## What you should do
Look in the data below for the line that has "มาทางไหนกลับไป", then print exactly every line from there through the line that has "Productos relacionados", leaving pictures out.

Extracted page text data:
# # #

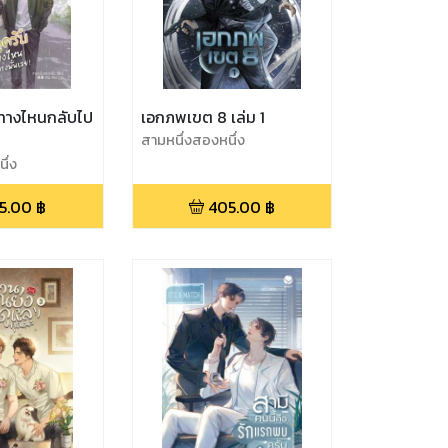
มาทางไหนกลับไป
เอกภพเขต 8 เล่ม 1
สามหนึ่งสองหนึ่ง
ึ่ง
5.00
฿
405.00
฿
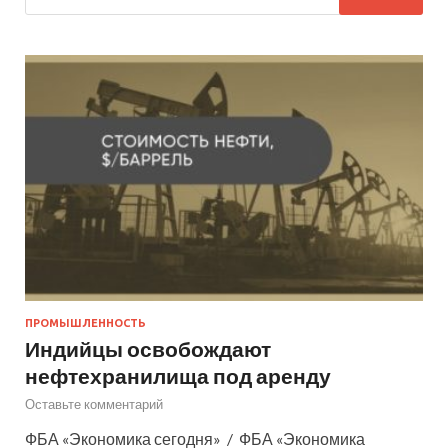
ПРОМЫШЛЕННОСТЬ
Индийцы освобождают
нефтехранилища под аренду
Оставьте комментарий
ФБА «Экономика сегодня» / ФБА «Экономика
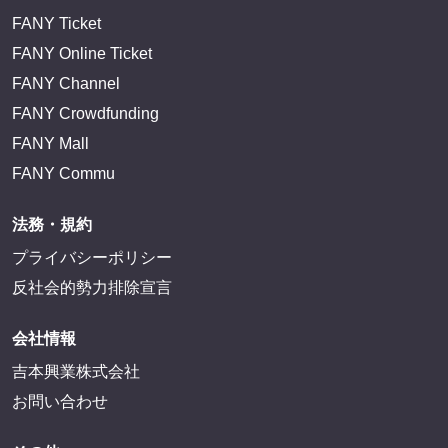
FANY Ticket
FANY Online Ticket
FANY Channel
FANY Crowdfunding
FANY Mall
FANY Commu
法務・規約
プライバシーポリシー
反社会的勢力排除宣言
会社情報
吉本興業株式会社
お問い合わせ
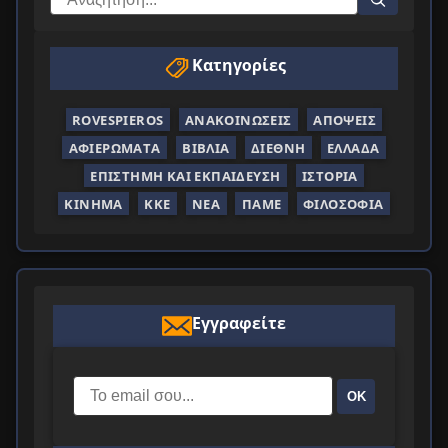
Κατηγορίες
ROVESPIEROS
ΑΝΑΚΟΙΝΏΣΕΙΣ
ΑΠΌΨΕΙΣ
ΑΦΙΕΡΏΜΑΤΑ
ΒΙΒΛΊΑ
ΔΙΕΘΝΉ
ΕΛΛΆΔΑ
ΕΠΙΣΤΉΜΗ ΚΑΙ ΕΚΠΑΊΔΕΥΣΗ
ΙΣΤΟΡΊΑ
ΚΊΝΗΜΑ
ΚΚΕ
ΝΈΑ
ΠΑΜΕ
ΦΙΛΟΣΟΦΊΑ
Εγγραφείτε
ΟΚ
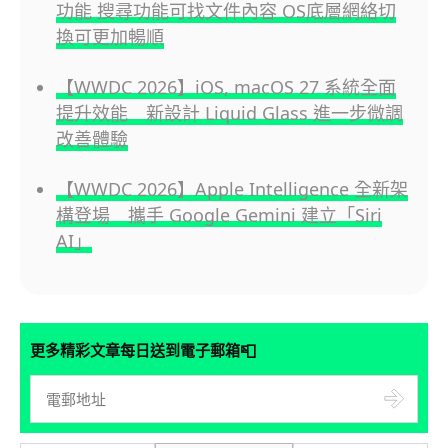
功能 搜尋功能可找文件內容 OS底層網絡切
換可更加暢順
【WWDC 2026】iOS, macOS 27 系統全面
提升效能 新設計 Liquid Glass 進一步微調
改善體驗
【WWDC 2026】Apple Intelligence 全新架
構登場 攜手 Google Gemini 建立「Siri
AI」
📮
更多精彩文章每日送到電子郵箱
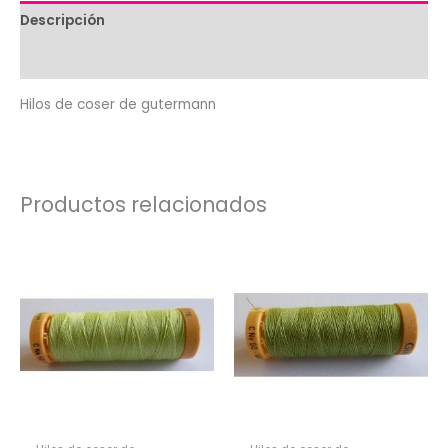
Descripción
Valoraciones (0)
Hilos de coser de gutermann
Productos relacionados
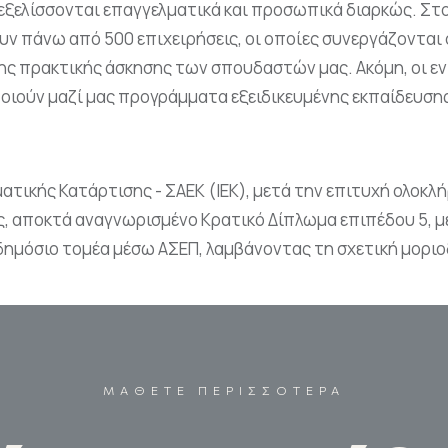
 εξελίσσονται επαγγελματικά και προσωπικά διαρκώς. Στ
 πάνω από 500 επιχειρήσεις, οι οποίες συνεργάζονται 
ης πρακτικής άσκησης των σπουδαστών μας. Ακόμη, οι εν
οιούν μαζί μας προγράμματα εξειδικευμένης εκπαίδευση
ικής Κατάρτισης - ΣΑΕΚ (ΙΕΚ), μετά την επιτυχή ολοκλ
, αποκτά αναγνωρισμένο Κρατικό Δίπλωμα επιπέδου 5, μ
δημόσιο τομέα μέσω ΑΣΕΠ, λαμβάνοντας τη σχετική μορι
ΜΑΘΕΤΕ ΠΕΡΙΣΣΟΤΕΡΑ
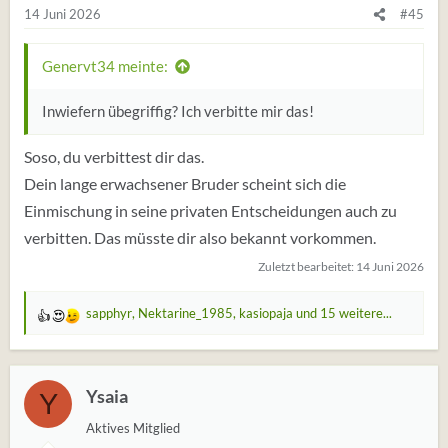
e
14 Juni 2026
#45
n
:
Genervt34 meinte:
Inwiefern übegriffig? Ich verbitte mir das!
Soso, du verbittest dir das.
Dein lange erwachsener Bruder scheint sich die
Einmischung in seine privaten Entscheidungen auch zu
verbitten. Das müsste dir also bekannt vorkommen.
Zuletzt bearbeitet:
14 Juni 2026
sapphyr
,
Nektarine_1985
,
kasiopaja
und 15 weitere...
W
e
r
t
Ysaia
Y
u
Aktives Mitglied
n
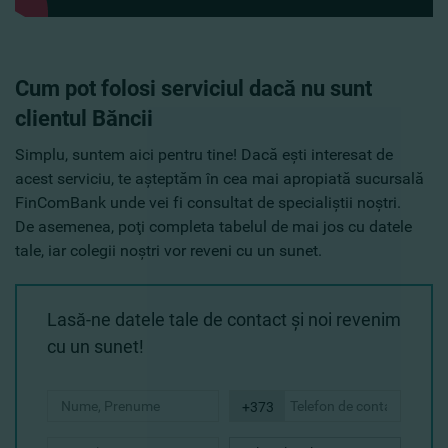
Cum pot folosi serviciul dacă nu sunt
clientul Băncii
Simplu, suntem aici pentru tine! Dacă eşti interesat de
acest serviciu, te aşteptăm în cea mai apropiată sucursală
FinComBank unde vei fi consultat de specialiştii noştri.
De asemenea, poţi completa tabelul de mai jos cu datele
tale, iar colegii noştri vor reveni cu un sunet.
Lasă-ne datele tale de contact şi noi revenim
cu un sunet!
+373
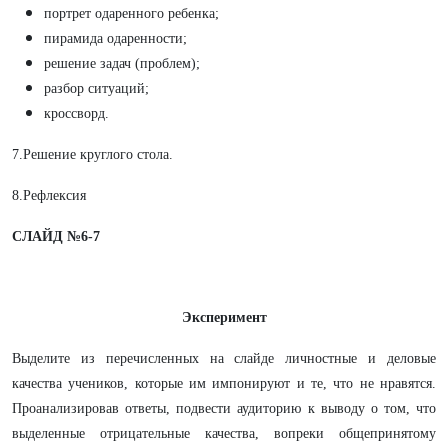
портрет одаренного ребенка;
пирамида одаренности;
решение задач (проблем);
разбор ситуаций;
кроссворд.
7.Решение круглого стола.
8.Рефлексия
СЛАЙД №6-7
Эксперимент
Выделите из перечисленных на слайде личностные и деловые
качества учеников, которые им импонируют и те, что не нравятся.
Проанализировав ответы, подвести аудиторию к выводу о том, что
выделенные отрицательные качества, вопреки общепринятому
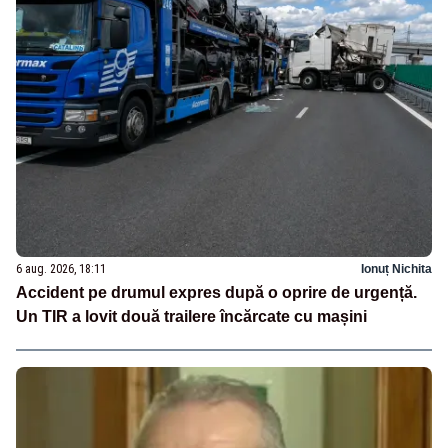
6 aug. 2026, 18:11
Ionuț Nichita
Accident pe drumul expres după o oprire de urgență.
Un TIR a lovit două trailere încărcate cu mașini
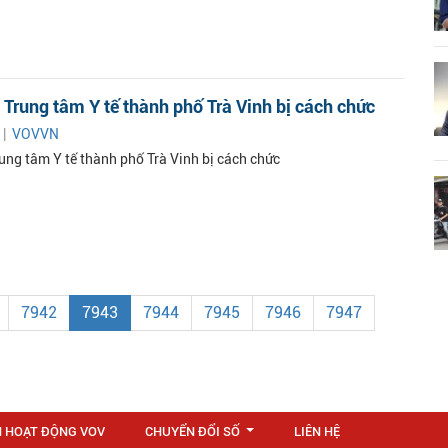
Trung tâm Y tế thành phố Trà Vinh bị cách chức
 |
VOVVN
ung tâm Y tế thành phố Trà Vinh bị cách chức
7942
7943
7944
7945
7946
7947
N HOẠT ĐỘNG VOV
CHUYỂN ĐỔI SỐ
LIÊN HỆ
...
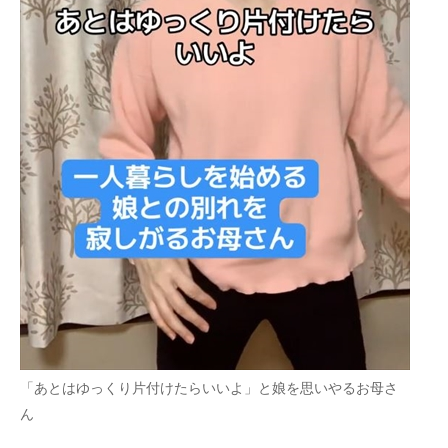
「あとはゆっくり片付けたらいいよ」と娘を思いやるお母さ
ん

# # #

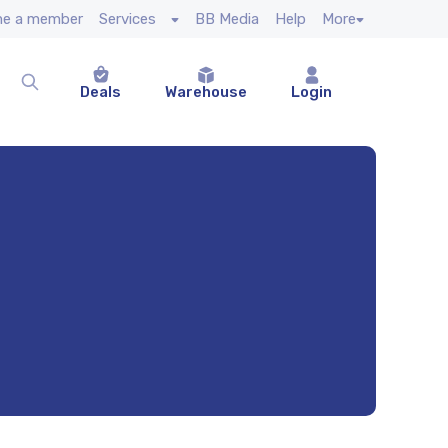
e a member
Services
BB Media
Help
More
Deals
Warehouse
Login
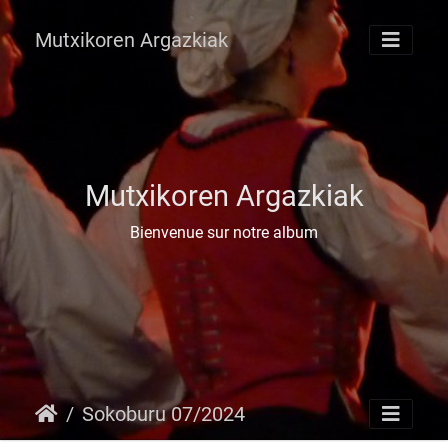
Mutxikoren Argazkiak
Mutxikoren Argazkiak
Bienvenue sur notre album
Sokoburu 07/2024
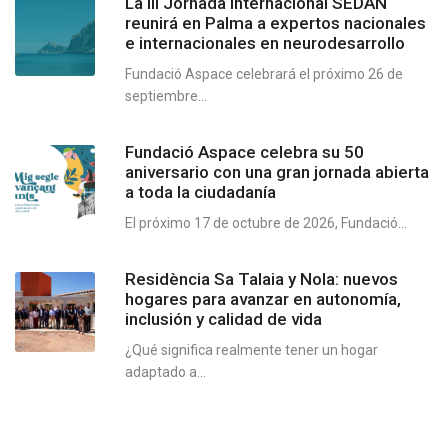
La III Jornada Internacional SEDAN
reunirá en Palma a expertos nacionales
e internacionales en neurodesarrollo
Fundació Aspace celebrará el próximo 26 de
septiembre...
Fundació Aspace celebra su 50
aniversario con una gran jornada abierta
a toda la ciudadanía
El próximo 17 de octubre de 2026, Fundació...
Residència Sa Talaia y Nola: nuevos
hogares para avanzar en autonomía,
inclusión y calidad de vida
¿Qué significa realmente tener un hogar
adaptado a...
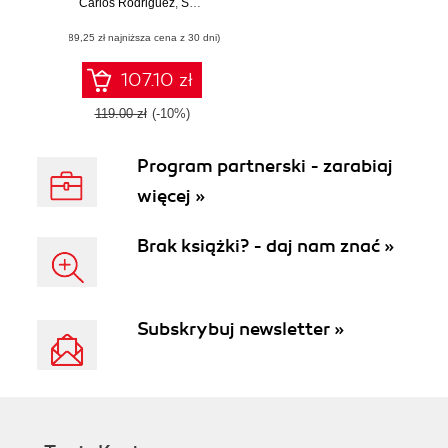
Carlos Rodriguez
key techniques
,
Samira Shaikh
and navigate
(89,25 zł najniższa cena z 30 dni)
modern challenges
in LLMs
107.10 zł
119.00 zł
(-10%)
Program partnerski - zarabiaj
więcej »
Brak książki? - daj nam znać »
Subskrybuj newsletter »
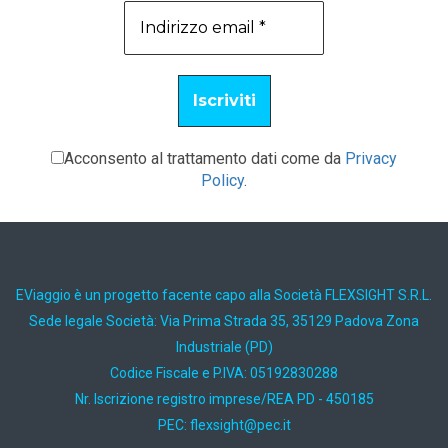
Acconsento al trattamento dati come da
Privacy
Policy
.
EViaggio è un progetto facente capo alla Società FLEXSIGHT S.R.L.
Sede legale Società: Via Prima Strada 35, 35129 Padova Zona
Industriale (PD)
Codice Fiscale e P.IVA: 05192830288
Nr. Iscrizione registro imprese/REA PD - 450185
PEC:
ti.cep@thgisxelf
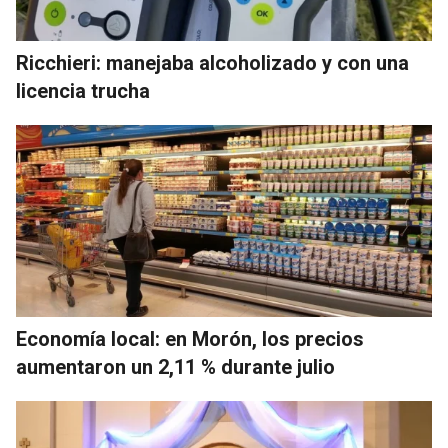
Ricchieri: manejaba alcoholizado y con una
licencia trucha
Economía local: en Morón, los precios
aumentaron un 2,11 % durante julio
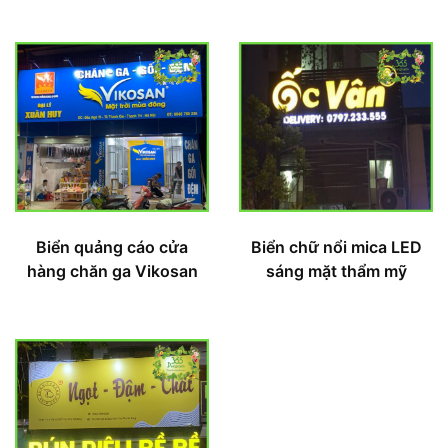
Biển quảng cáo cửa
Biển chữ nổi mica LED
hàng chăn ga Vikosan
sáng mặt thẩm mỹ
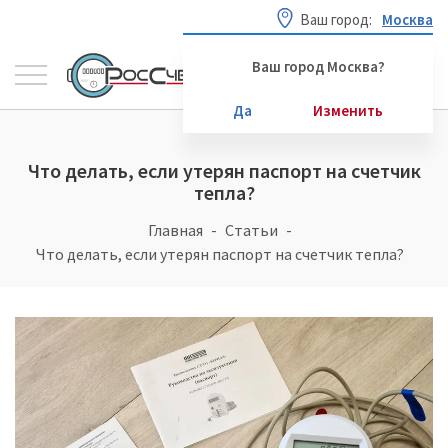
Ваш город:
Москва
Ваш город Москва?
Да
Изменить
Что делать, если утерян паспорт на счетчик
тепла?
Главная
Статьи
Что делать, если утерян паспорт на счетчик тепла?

# # #

## Solution to this problem
มาทางไหนกลับไป
เอกภพเขต 8 เล่ม 1
สามหนึ่งสองหนึ่ง
ึ่ง
5.00
฿
405.00
฿
ПРОМЫШЛЕННОСТЬ
Индийцы освобождают
нефтехранилища под аренду
Оставьте комментарий
ФБА «Экономика сегодня» / ФБА «Экономика
FANY Ticket
FANY Online Ticket
FANY Channel
FANY Crowdfunding
FANY Mall
FANY Commu
法務・規約
プライバシーポリシー
反社会的勢力排除宣言
会社情報
吉本興業株式会社
お問い合わせ
Κατηγορίες
ROVESPIEROS
ΑΝΑΚΟΙΝΏΣΕΙΣ
ΑΠΌΨΕΙΣ
ΑΦΙΕΡΏΜΑΤΑ
ΒΙΒΛΊΑ
ΔΙΕΘΝΉ
ΕΛΛΆΔΑ
ΕΠΙΣΤΉΜΗ ΚΑΙ ΕΚΠΑΊΔΕΥΣΗ
ΙΣΤΟΡΊΑ
ΚΊΝΗΜΑ
ΚΚΕ
ΝΈΑ
ΠΑΜΕ
ΦΙΛΟΣΟΦΊΑ
Εγγραφείτε
ΟΚ
功能 搜尋功能可找文件內容 OS底層網絡切
換可更加暢順
【WWDC 2026】iOS, macOS 27 系統全面
提升效能 新設計 Liquid Glass 進一步微調
改善體驗
【WWDC 2026】Apple Intelligence 全新架
構登場 攜手 Google Gemini 建立「Siri
AI」
📮
更多精彩文章每日送到電子郵箱
Descripción
Valoraciones (0)
Hilos de coser de gutermann
Productos relacionados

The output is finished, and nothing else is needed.